Near Madison Square, she paused before the window of a florist’s, and raising her veil, gazed longingly at the glowing mass of blossoms, which Nineteenth Century skill and wealth in defiance of isothermal lines, and climatic limitations force into perfection, in, and out of season. The violet eyes and crocus fingers of Spring smiled and quivered, at sight of the crimson rose heart, and flaming paeony cheeks of royal Summer; and creamy and purple chrysanthemums that quill their laces over the russet robes of Autumn, here stared in indignant amazement, at the premature presumption of snowy regal camellias, audaciously advancing to crown the icy brows of Winter. All latitudes, all seasons have become bound vassals to the great God Gold; and his necromancy furnishes with equal facility the dewy wreaths of orange flowers that perfume the filmy veils of December brides—and the blue bells of spicy hyacinths which ring “Rest” over the lily pillows, set as tribute on the graves of babies, who wilt under August suns.
From early childhood, an ardent love of beauty had characterized this girl, whose covetous gaze wandered from a gorgeous scarlet and gold orchid nodding in dreams of its habitat, in some vanilla scented Brazilian jungle, to a bed of vivid green moss, where skilful hands had grouped great drooping sprays of waxen begonias, coral, faint pink, and ivory, all powdered with gold dust like that which gilds the heart of water-lilies.
Such treasures were reserved for the family of Dives; and counting her pennies, Beryl entered the store, where instantaneously the blended breath of heliotrope, tube-rose and mignonette wafted her across the ocean, to a white-walled fishing village on the Cornice, whose gray rocks were kissed by the blue lips of the Mediterranean.
“What is the price of that cluster of Niphetos buds?”
“One dollar.”
“And that Auratum—with a few rose geranium leaves added?”
“Seventy-five cents. You see it is wonderfully large, and the gold bands are so very deep.”
She put one hand in her pocket and fingered a silver coin, but poverty is a grim, tyrannous stepmother to tender aestheticism, and prudential considerations prevailed.
“Give me twenty-five cents worth of those pale blue double violets, with a sprig of lemon verbena, and a fringe of geranium leaves.”
She laid the money on the counter, and while the florist selected and bound the blossoms into a bunch, she arrested his finishing touch.

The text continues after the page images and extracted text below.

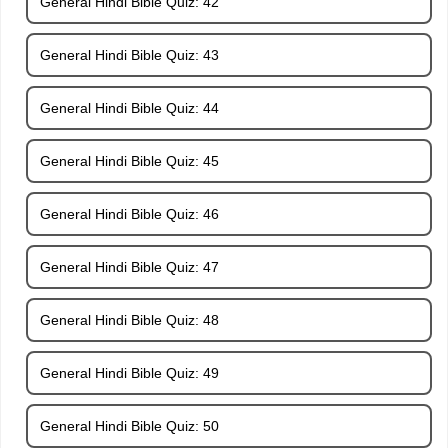
General Hindi Bible Quiz: 42
General Hindi Bible Quiz: 43
General Hindi Bible Quiz: 44
General Hindi Bible Quiz: 45
General Hindi Bible Quiz: 46
General Hindi Bible Quiz: 47
General Hindi Bible Quiz: 48
General Hindi Bible Quiz: 49
General Hindi Bible Quiz: 50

“Wait a moment. How much more for one Grand Duke jasmine in the centre?”
“Ten cents, Miss.”
She added the dime to the pennies she could ill afford to spare from her small hoard, and said: “Will you be so kind as to sprinkle it? I wish it kept fresh, for a sick lady.”
Dusky shadows were gathering in the gloomy hall of the old tenement house, when Beryl opened the door of the comfortless attic room, where for many months she had struggled bravely to shield her mother from the wolf, that more than once snarled across the threshold.